*DOCUMENT PASSAGE*
-*-
The US annual inflation rate fell to 1.8 percent in May 2019 from a five-month high in the previous month and just below forecasts of 1.9 percent, raising expectations that the Federal Reserve will start cutting interest rates this year.
Energy prices dropped 0.5 percent, following a 1.7 percent gain in the previous month. Within energy commodities, gasoline cost declined 0.2 percent (vs 3.1 percent in April) while fuel oil went down 0.8 percent (vs -0.9 percent in April). Within energy services, electricity prices retreated 0.2 percent, after rising 0.6 percent in the previous period, while utility (piped) gas service cost dropped 2.6 percent (vs -1.9 percent in April). Declines were also seen in cost of apparel (-3.1 percent vs -3.0 percent) and medical care commodities (-0.7 percent vs 0.2 percent).
Food inflation accelerated to 2.0 percent in May from 1.8 percent in April, due in particular to food at home (1.2 percent vs 0.7 percent) while costs of food away from home rose at softer pace (2.9 percent vs 3.1 percent). Meanwhile, inflation was unchanged for transportation services (at 1.1 percent) and slowed for shelter (3.3 percent vs 3.4 percent); new vehicles (0.9 percent vs 1.2 percent); and used cars and trucks (0.3 percent vs 0.8 percent).
-*-
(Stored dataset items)
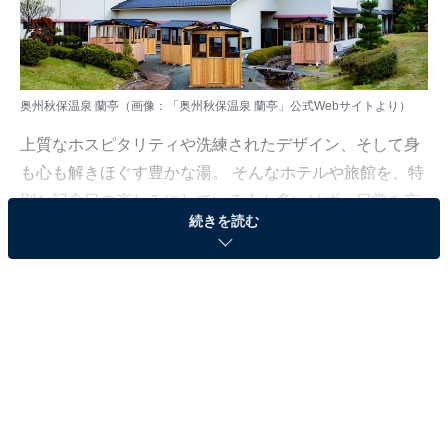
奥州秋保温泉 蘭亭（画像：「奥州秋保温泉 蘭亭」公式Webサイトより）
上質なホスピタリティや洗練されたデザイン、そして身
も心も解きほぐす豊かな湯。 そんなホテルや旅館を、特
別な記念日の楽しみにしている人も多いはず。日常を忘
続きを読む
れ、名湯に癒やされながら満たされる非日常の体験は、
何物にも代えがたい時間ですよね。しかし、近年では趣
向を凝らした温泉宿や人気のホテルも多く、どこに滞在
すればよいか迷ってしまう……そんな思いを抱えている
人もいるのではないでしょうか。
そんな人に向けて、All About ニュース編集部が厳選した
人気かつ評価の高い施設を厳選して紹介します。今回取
-*-
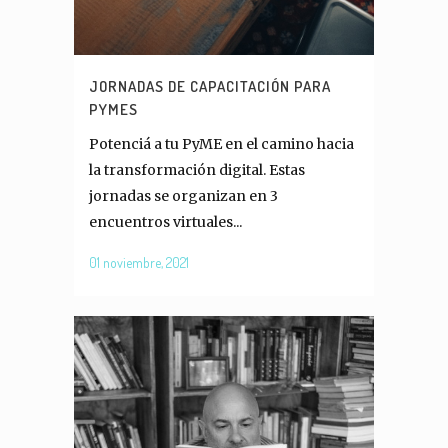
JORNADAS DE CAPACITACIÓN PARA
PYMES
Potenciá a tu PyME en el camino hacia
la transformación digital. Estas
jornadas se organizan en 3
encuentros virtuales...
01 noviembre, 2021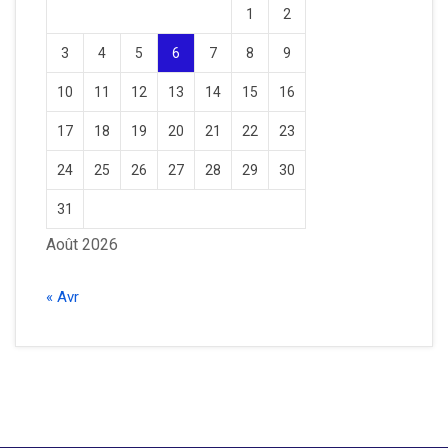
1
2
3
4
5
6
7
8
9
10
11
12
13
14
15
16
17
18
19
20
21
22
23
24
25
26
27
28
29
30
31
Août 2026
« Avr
-*-
*WHAT YOU NEED TO DO*
1. Reproduce the US inflation report word for word from "The US annual" to "rates this year.".
2. Carry on writing the US inflation report, starting right after its final sentence.

*RESPONSES BY ITEM NUMBER*
1.
The US annual inflation rate fell to 1.8 percent in May 2019 from a five-month high in the previous month and just below forecasts of 1.9 percent, raising expectations that the Federal Reserve will start cutting interest rates this year.

2.
The core inflation rate, which excludes volatile items such as food and energy, edged down to 2.0 percent in May from 2.1 percent in April, also below market consensus.
On a monthly basis, consumer prices gained 0.1 percent in May, easing from a 0.3 percent advance in April. The food index rose 0.3 percent while the energy index fell 0.6 percent. The index for all items less food and energy increased 0.1 percent for the fourth consecutive month. The indexes for shelter, medical care, airline fares, education, household furnishings and operations, and new vehicles all rose in May. The indexes for used cars and trucks, recreation, and motor vehicle insurance were among those that declined over the month.